ANAIS
Prof. Dr. phil. Antonio Alexandre Bispo
A Ladainha de Santa Teresa é uma das divesas ladainhas que foram consideradas desde a década a década de 1960 em estudos culturais e musicológicos realizados no Brasil e que tiveram continuidade na Europa a partir de 1974.
O estudo de ladainhas compreende não só aquelas criadas por compositores, mestres de coros de igrejas, cantores ou organistas, como também aquelas transmitidas por transmissão oral, praticadas em meio rural, dirigidas por um capelão leigo. Ladainhas podem ser consideradas a partir de fontes em estudos histórico-musicais ou estudadas empiricamente através da observação ou da participação observante em práticas devocionais.
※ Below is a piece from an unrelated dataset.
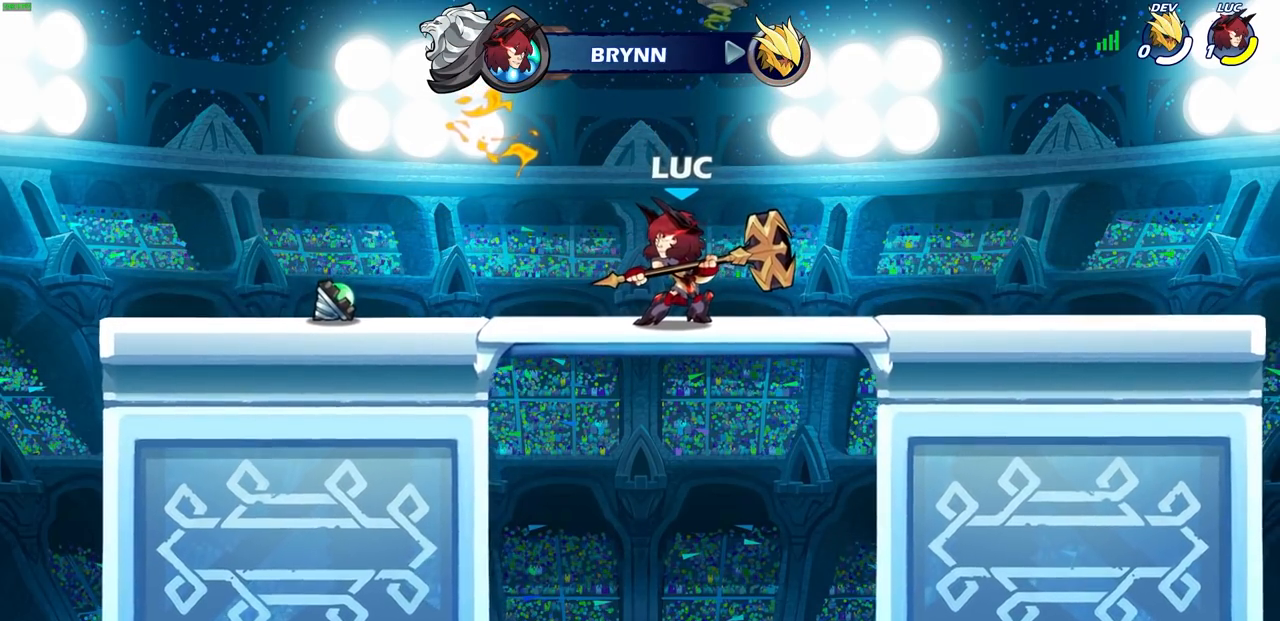
{"buttons": [], "left_stick": "center", "right_stick": "center", "events": []}
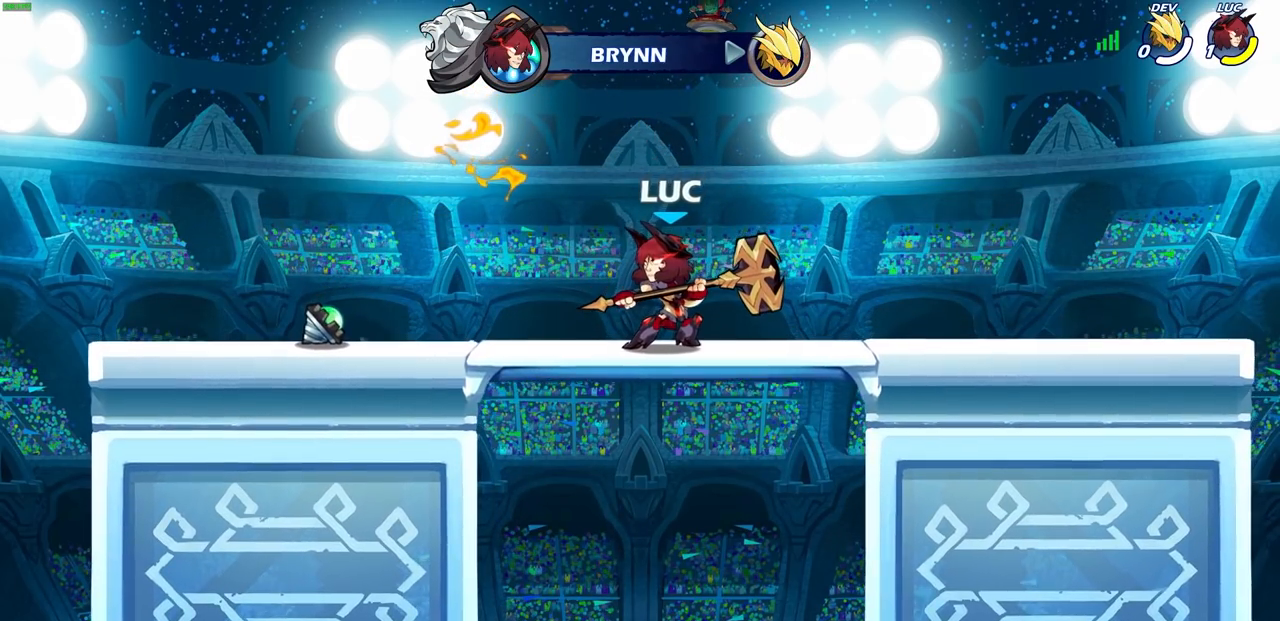
{"buttons": [], "left_stick": "center", "right_stick": "center", "events": []}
Ladainhas compostas por autor conhecido ou desconhecido, podem popularizar-se, o que é favorecido pela fácil memorização devido às repetições. Ladainhas transmitidas pela tradição oral podem ser resultado dessa popularização. O estudo de ladainhas exige assim procedimentos interdisciplinares e uma atenção dirigida a processos que ultrapassam esferas do erudito e do popular. Essas constatações marcaram os estudos iniciados iniciados nos anos que se seguiram ao Concílio Vaticano II no Brasil.
A prática das ladainhas, intensa na Idade Média, passou por restrições no século XVI, tendo sido reduzida àquela de Todos os Santos e à Ladainha Lauretana (Litaniae Lauretanae ou Litania de Beata). Essa restrição, porém, não interrompeu a prática de orações coletivas no meio popular, doméstico ou rural, em altares ou capelas.
Significado
O estudo das ladainhas é de significado não só para estudos histórico-musicais, de tradições populares e etnomusicológicos, como também sócio-psicológicos. As repetições e as meditações levam a um estado mental e psíquico de introspecção, transportando aquele que ora a uma esfera marcada por receptividade, o que, na tradição cristã, tem o seu mais alto exemplo em Maria. A prática das ladainhas, propiciando a tranquilização de ânimos, de ímpetos e a vivência da participação comunitária foi fomentada na missão e catequese, podendo-se salientar aquela de africanos e seus descendentes.
A ação mental-psicológica decorrente da constante repetição de respostas da comunidade aos apelos, às súplicas e aos pedidos do cantor que conduz a ladainha, capelão ou coro, foi um dos aspectos que suscitaram reflexões. Sempre considerou-se que, em príncipio, essa prática não se limita à cultura cristã, podendo ser estudada nas suas correspondências em diferentes tradições religiosas.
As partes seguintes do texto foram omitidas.